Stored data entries
........

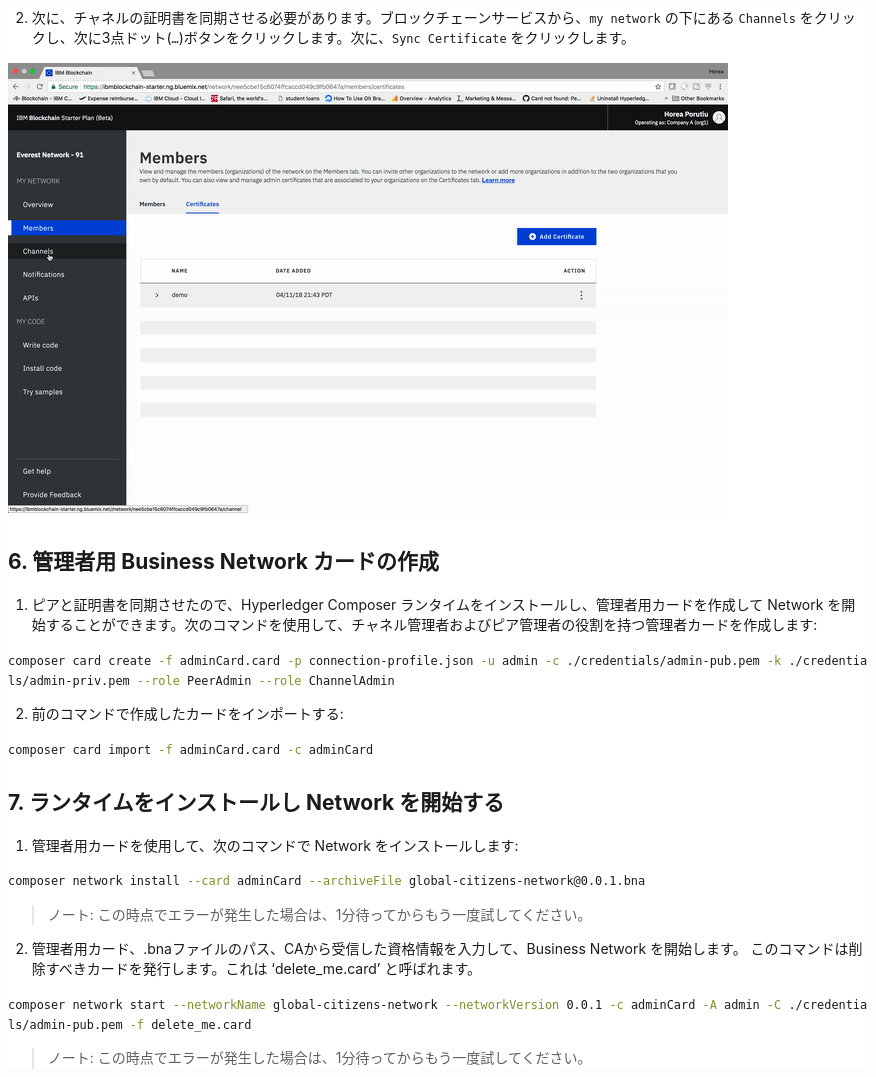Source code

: 2. 次に、チャネルの証明書を同期させる必要があります。ブロックチェーンサービスから、`my network` の下にある `Channels` をクリックし、次に3点ドット(`…`)ボタンをクリックします。次に、`Sync Certificate` をクリックします。

  ![](images/sync-certs.gif)

<a name="6-create-admin-business-network-card"></a>
## 6. 管理者用 Business Network カードの作成

1. ピアと証明書を同期させたので、Hyperledger Composer ランタイムをインストールし、管理者用カードを作成して Network を開始することができます。次のコマンドを使用して、チャネル管理者およびピア管理者の役割を持つ管理者カードを作成します:
```bash
composer card create -f adminCard.card -p connection-profile.json -u admin -c ./credentials/admin-pub.pem -k ./credentials/admin-priv.pem --role PeerAdmin --role ChannelAdmin
```

2. 前のコマンドで作成したカードをインポートする:
```bash
composer card import -f adminCard.card -c adminCard
```

<a name="7-install-runtime-and-start-the-network"></a>
## 7. ランタイムをインストールし Network を開始する

1. 管理者用カードを使用して、次のコマンドで Network をインストールします:
```bash
composer network install --card adminCard --archiveFile global-citizens-network@0.0.1.bna
```
>ノート: この時点でエラーが発生した場合は、1分待ってからもう一度試してください。

2. 管理者用カード、.bnaファイルのパス、CAから受信した資格情報を入力して、Business Network を開始します。 このコマンドは削除すべきカードを発行します。これは ‘delete_me.card’ と呼ばれます。
```bash
composer network start --networkName global-citizens-network --networkVersion 0.0.1 -c adminCard -A admin -C ./credentials/admin-pub.pem -f delete_me.card
```
>ノート: この時点でエラーが発生した場合は、1分待ってからもう一度試してください。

........

INSTRUCTIONS TO FOLLOW:
Could you repeat the data exactly, omitting its pictures?

SOLUTION FOR THIS EXERCISE:
Source code

: 2. 次に、チャネルの証明書を同期させる必要があります。ブロックチェーンサービスから、`my network` の下にある `Channels` をクリックし、次に3点ドット(`…`)ボタンをクリックします。次に、`Sync Certificate` をクリックします。

  ![](images/sync-certs.gif)

<a name="6-create-admin-business-network-card"></a>
## 6. 管理者用 Business Network カードの作成

1. ピアと証明書を同期させたので、Hyperledger Composer ランタイムをインストールし、管理者用カードを作成して Network を開始することができます。次のコマンドを使用して、チャネル管理者およびピア管理者の役割を持つ管理者カードを作成します:
```bash
composer card create -f adminCard.card -p connection-profile.json -u admin -c ./credentials/admin-pub.pem -k ./credentials/admin-priv.pem --role PeerAdmin --role ChannelAdmin
```

2. 前のコマンドで作成したカードをインポートする:
```bash
composer card import -f adminCard.card -c adminCard
```

<a name="7-install-runtime-and-start-the-network"></a>
## 7. ランタイムをインストールし Network を開始する

1. 管理者用カードを使用して、次のコマンドで Network をインストールします:
```bash
composer network install --card adminCard --archiveFile global-citizens-network@0.0.1.bna
```
>ノート: この時点でエラーが発生した場合は、1分待ってからもう一度試してください。

2. 管理者用カード、.bnaファイルのパス、CAから受信した資格情報を入力して、Business Network を開始します。 このコマンドは削除すべきカードを発行します。これは ‘delete_me.card’ と呼ばれます。
```bash
composer network start --networkName global-citizens-network --networkVersion 0.0.1 -c adminCard -A admin -C ./credentials/admin-pub.pem -f delete_me.card
```
>ノート: この時点でエラーが発生した場合は、1分待ってからもう一度試してください。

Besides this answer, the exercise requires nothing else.